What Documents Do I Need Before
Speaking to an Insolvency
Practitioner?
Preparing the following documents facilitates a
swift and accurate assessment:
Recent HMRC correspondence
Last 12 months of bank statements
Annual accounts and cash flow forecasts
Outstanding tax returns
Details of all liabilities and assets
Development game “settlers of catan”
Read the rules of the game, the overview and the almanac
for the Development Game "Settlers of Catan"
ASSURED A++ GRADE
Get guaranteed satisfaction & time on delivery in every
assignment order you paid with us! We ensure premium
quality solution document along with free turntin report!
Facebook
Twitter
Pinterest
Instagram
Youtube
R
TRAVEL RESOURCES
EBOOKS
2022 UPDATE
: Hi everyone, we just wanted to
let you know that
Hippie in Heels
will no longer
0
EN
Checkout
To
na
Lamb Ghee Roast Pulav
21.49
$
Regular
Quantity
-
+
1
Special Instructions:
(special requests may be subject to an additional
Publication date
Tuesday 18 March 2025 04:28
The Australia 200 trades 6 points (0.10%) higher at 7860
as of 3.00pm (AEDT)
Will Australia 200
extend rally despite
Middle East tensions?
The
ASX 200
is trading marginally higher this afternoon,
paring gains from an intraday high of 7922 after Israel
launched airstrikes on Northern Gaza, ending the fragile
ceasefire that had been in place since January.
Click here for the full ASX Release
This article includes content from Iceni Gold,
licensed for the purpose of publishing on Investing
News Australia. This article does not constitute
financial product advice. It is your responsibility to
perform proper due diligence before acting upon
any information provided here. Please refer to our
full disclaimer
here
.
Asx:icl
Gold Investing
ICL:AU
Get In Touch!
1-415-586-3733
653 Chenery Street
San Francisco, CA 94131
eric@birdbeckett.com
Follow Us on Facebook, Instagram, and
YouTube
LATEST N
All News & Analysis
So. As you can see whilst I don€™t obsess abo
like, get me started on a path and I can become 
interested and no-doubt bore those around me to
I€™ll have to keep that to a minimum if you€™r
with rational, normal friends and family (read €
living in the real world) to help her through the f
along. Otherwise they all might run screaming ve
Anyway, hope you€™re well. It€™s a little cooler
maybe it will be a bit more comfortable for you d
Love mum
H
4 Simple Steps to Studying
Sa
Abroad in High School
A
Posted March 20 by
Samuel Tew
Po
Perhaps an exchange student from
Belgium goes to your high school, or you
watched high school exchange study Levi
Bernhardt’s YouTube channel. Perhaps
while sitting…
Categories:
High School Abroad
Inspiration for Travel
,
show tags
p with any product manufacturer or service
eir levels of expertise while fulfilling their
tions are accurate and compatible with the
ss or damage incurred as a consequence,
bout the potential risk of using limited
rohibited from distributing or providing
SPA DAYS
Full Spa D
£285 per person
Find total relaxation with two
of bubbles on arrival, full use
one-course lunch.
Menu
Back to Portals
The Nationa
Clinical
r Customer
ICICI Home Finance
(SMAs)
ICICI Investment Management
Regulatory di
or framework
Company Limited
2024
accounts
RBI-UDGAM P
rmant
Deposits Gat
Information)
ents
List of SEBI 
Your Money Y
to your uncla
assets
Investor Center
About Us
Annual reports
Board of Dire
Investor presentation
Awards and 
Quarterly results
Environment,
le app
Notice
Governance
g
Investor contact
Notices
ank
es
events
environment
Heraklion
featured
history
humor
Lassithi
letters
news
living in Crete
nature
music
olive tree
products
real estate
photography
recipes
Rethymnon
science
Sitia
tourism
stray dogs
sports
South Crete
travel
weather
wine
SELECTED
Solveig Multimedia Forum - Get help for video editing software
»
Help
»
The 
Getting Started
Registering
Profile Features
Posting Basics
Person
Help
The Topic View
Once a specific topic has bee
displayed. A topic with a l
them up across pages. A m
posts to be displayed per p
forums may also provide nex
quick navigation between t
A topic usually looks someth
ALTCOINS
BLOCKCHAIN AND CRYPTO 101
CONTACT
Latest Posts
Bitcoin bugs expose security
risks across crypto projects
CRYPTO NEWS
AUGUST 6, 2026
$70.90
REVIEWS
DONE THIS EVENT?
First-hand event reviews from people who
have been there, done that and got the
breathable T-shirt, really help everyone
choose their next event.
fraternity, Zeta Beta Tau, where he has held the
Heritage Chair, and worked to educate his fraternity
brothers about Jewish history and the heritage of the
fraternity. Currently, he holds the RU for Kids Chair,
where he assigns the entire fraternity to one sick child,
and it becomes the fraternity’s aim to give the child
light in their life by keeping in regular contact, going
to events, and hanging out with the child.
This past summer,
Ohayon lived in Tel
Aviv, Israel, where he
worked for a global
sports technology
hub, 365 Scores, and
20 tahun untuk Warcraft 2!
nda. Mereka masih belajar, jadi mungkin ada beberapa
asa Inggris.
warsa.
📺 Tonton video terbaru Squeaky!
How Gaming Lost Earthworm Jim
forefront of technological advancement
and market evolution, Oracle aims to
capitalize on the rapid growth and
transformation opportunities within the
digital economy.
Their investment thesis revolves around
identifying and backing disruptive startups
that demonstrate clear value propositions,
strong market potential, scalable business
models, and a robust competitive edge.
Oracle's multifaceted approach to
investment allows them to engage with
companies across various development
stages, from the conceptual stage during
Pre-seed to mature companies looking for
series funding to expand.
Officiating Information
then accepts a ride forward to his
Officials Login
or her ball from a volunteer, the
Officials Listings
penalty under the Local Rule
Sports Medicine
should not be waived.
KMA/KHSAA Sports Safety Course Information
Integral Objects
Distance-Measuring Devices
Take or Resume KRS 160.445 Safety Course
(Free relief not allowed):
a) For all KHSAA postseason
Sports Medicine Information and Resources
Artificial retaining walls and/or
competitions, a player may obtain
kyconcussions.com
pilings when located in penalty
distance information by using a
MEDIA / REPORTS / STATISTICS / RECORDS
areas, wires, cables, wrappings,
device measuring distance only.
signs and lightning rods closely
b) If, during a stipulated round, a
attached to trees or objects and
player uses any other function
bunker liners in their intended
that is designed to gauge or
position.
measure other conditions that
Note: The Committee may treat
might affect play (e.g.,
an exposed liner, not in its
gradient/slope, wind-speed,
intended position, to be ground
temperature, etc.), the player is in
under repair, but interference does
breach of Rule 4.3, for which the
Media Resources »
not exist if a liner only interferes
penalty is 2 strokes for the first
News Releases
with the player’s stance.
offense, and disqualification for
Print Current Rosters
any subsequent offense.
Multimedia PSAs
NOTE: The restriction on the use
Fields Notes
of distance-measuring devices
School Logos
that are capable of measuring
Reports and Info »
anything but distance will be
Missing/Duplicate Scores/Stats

> WHAT NEEDS TO BE DONE
In the records above, return only the line that contains "Fields Notes" and every line after it through the last, exactly as they appear.

> YOUR RESPONSE
Fields Notes
of distance-measuring devices
School Logos
that are capable of measuring
Reports and Info »
anything but distance will be
Missing/Duplicate Scores/Stats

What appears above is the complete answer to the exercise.